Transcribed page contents
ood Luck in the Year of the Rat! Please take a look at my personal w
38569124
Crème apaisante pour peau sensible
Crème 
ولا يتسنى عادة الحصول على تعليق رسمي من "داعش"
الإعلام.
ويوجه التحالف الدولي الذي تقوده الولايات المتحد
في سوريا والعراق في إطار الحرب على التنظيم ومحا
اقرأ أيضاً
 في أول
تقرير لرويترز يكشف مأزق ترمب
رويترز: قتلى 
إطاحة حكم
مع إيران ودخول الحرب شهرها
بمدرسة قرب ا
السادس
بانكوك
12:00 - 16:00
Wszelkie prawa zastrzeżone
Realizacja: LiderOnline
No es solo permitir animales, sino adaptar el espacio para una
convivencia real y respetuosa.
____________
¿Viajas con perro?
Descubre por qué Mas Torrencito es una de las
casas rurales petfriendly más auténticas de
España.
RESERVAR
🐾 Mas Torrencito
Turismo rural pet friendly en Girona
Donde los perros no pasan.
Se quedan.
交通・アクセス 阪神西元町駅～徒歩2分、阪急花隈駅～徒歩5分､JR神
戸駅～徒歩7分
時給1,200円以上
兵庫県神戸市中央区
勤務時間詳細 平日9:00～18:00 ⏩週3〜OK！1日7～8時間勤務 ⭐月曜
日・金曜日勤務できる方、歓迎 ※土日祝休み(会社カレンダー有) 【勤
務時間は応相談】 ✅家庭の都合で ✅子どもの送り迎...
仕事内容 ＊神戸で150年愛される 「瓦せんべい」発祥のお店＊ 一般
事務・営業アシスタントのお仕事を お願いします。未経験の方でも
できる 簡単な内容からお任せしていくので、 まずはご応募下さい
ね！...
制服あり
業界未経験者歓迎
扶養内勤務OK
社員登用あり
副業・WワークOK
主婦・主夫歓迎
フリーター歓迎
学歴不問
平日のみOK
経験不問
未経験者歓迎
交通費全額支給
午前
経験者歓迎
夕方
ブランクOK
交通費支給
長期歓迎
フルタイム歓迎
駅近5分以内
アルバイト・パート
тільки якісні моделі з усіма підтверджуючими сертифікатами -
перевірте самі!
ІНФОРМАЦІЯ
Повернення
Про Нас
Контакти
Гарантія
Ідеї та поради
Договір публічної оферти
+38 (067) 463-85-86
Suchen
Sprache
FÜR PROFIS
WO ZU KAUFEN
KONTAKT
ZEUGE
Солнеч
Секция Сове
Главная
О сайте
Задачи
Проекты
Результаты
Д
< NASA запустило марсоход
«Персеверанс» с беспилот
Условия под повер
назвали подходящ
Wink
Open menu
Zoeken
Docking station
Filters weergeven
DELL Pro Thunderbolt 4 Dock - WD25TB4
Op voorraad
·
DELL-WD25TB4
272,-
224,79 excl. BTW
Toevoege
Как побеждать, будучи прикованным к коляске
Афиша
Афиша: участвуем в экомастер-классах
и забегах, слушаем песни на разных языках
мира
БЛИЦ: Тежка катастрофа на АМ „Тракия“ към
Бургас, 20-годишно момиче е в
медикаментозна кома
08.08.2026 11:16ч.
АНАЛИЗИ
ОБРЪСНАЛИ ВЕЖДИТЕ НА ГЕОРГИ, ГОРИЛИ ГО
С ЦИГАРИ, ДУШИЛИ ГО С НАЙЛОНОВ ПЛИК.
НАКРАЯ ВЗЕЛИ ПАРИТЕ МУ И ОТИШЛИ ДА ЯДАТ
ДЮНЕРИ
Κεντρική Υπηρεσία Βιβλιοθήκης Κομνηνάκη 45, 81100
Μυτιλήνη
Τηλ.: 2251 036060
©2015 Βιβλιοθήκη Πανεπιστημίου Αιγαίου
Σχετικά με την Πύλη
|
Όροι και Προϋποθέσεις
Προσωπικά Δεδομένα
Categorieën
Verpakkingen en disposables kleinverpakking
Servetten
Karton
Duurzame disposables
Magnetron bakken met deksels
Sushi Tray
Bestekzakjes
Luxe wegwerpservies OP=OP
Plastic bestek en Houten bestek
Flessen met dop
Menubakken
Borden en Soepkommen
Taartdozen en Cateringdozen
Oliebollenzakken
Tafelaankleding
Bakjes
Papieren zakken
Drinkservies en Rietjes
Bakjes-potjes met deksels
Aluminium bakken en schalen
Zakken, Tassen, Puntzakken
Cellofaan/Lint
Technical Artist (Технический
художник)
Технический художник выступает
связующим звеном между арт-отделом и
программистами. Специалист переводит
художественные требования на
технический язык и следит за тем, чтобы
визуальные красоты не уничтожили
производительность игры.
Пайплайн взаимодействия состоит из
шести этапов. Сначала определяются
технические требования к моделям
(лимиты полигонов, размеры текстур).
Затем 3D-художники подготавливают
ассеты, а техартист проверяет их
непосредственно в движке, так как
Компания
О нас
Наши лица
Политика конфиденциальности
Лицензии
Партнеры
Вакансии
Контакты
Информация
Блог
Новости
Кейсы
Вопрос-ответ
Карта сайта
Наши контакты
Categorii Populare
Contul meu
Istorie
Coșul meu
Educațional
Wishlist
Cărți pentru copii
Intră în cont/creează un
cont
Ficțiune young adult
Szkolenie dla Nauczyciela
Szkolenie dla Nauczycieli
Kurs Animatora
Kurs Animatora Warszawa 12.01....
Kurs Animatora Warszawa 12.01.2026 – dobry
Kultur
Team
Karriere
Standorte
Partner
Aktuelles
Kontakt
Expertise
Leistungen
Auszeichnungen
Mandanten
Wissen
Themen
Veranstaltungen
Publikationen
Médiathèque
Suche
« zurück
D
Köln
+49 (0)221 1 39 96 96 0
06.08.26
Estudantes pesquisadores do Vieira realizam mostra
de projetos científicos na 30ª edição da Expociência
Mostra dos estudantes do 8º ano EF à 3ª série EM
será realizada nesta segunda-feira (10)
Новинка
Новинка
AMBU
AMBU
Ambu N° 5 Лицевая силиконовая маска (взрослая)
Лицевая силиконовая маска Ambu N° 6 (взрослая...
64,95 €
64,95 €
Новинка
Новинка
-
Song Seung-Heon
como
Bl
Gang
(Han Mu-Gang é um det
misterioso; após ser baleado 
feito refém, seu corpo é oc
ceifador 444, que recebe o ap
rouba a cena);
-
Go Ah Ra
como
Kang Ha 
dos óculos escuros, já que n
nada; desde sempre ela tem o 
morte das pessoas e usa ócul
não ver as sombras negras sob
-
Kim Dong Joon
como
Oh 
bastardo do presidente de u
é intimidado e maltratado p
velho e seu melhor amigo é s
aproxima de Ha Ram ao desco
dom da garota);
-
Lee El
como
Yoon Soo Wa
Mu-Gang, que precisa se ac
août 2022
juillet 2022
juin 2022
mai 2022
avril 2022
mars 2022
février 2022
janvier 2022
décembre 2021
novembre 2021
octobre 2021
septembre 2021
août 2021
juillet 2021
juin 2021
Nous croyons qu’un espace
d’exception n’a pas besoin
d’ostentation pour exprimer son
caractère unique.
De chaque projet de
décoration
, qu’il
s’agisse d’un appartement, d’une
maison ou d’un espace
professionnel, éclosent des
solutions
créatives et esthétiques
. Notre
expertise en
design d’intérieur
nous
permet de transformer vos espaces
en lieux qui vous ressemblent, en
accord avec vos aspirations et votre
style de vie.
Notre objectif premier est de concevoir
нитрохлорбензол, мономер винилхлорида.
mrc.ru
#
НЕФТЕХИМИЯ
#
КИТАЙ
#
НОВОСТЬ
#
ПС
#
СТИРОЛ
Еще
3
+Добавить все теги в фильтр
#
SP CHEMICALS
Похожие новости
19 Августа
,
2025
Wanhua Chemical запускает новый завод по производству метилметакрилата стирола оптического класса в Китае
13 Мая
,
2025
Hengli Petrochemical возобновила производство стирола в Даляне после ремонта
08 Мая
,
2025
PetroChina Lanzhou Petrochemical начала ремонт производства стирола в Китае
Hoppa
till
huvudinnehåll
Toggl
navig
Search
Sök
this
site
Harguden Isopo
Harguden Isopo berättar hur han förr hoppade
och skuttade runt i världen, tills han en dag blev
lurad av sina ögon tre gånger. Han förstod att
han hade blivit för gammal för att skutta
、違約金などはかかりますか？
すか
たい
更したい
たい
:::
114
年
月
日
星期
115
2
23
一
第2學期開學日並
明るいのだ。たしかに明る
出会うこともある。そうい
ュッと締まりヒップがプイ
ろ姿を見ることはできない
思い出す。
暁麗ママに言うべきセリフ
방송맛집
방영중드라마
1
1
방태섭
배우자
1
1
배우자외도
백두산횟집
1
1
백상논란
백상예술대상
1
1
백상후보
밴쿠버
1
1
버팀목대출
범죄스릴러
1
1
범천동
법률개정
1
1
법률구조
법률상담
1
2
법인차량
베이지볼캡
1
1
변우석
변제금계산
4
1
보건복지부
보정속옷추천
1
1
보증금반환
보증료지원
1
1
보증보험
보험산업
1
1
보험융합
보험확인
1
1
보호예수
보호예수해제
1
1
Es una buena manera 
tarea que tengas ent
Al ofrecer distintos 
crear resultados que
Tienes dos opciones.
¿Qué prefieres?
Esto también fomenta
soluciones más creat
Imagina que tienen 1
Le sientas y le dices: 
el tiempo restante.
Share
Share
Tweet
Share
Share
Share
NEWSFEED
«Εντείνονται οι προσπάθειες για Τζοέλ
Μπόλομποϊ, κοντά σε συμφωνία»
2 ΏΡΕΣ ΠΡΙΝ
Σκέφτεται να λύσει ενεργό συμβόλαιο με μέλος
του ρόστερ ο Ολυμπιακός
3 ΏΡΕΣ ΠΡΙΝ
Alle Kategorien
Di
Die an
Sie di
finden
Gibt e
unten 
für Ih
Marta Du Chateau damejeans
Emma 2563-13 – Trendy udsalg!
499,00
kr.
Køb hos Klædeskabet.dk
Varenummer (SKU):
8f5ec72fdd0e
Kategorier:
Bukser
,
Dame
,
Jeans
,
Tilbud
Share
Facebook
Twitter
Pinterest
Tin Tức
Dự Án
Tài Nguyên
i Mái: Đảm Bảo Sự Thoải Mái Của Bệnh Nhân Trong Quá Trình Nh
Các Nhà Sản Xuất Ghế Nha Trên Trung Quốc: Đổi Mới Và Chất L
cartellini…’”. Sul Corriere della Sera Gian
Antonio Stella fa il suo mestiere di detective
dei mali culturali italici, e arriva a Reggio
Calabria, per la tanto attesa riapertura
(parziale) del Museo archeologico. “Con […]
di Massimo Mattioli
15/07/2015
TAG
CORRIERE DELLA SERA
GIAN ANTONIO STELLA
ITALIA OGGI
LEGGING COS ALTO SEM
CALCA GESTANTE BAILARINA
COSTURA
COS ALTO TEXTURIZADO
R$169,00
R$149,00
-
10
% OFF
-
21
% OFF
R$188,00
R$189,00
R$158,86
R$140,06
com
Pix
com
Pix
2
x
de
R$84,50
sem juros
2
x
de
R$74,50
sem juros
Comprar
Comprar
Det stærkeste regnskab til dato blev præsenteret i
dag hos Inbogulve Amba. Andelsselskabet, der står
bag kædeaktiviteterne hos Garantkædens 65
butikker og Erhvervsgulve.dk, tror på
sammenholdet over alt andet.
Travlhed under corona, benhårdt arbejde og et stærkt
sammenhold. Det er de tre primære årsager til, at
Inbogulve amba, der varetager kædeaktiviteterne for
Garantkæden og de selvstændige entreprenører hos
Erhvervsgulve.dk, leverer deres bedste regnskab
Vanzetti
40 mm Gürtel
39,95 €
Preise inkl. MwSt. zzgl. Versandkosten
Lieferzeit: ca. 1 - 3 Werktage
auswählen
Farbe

● **WHAT YOU ARE ASKED TO DO**:
List each line of the entries above that contains the string "Gang".

● **OUTPUT OF THE TASK**:
Gang
(Han Mu-Gang é um det
Mu-Gang, que precisa se ac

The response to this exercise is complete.